# Dogs and human language - amazed



## Mayabear (Aug 26, 2015)

That's pretty cool.

Maya spends a lot more time with my wife than with me, on account of her working from home. She's "taught" Maya that the question "who is it?" means she stops what she's doing, jumps on the chair closest to the window, and looks out on the street for signs of humans or cars.


----------



## Ontariodogsitter (Feb 23, 2020)

We are snowed in so I am "forum surfing, " 
I know this is an old thread, but I thought it could be resurrected, I am continually amazed ho many words Addy, who is 8 month now, recognizes without actually being taught,
She is somewhat reluctant to come back inside, apparently the outdoors is way more interesting then inside.
In the evening there is an apple treat given out to both dogs with some training before the handout (i.e. sit, give me a paw, off and take it) I am pretty sure actually saying APPLE isn't included.
Last night yet again addy was dragging her feet coming in, until I said there is going to be an apple given out, she literally flew in to the house and sat in place.


----------



## FUReverGolden (Nov 24, 2021)

This is cute and immediately this story comes to mind. Our departed Bailey🌈💔 had an enormous command of spoken words as well as how I was dressed as to which he always responded like a genius. He got a knotted monkey paw toy from a good friend. I was going to throw a clean tennis shoe in the dryer to help fluff a blanket when I remembered his new toy would work perfectly. I asked him "where is the toy Erica got you" He proceeded to take me out in the yard and brought me a canvas doll, Hmmmmm yes Erica did give that to him on a different occasion. So I said yes, good boy, now where is the "new" toy Erica got you? And he took me to the gate Hmmmm I'm thinking he is trying to get in a free for all walk out of this but I played along......... sure enough a few steps down the alley and he grabbed his knotted ball. 😲 We had to spell W A L K , R I D E, BO A T, P A R K, C O O K I E etc etc And if I put on my running shoes as apposed to other tennis shoes he would sit under his leash OR a Bathing suit! (even if it was just because I was going to wash the car) He immediately would gather his pool toys and line them up at the patio door for a pool day. I know this was a long thread Thank-You for letting me share...its the first story of him I got through without crying. 10-25-10 😇 9-6-21 We miss him with every thread of our being as we do all of them


----------



## CAROLINA MOM (May 12, 2009)

That's really interesting..........

Did you ever see the story about a Border Collie on 60 Mintues, the dog understands over 1K words. 
The story has aired several times, Duke's Canine Cognition Center was featured in this story too. 

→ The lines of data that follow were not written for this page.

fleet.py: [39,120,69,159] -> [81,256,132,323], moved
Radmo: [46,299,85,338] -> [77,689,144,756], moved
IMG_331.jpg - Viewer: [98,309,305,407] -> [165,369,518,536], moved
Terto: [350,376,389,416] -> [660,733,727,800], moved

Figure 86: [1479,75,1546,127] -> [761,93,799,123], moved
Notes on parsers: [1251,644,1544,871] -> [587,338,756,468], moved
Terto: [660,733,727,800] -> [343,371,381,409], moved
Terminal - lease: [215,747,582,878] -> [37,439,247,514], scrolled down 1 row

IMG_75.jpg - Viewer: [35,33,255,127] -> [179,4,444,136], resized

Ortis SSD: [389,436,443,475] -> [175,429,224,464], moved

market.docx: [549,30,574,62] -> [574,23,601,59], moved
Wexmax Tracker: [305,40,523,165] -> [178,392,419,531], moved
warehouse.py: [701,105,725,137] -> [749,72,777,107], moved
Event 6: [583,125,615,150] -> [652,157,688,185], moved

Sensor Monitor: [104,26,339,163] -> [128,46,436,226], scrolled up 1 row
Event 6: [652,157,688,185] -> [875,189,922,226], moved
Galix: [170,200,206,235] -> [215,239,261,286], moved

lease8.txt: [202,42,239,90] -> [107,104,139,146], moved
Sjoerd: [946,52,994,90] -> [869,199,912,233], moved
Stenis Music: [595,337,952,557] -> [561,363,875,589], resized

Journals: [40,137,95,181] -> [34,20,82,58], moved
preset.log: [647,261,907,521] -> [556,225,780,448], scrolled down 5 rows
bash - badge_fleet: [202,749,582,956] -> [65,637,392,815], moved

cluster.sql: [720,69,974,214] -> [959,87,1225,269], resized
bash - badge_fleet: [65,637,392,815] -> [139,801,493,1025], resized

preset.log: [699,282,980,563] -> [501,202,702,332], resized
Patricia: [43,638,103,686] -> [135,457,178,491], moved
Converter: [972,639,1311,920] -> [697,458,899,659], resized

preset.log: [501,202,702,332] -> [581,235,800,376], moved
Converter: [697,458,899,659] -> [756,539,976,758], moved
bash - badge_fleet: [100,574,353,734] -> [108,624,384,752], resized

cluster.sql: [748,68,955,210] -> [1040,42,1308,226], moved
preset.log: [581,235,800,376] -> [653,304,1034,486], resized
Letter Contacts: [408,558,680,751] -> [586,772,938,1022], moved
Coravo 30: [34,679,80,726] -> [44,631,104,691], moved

Duke Canine Cognitive center has a very interesting program. 

Duke Canine Cognition Center | Department of Evolutionary Anthropology

One of the Mods had a Breeder girl for CCI's breeding program. Some of CCI's pups go to the Duke Canine Cognition Center.


----------



## Howler (Feb 4, 2021)

Wolfeye said:


> Does your dog speak your language (as opposed to commands)?


Murphy used to make long sounds just like sentences but without words, as though he knew how to speak but didn't have the capacity to do so, and we regret not encouraging it because he has now given up.


----------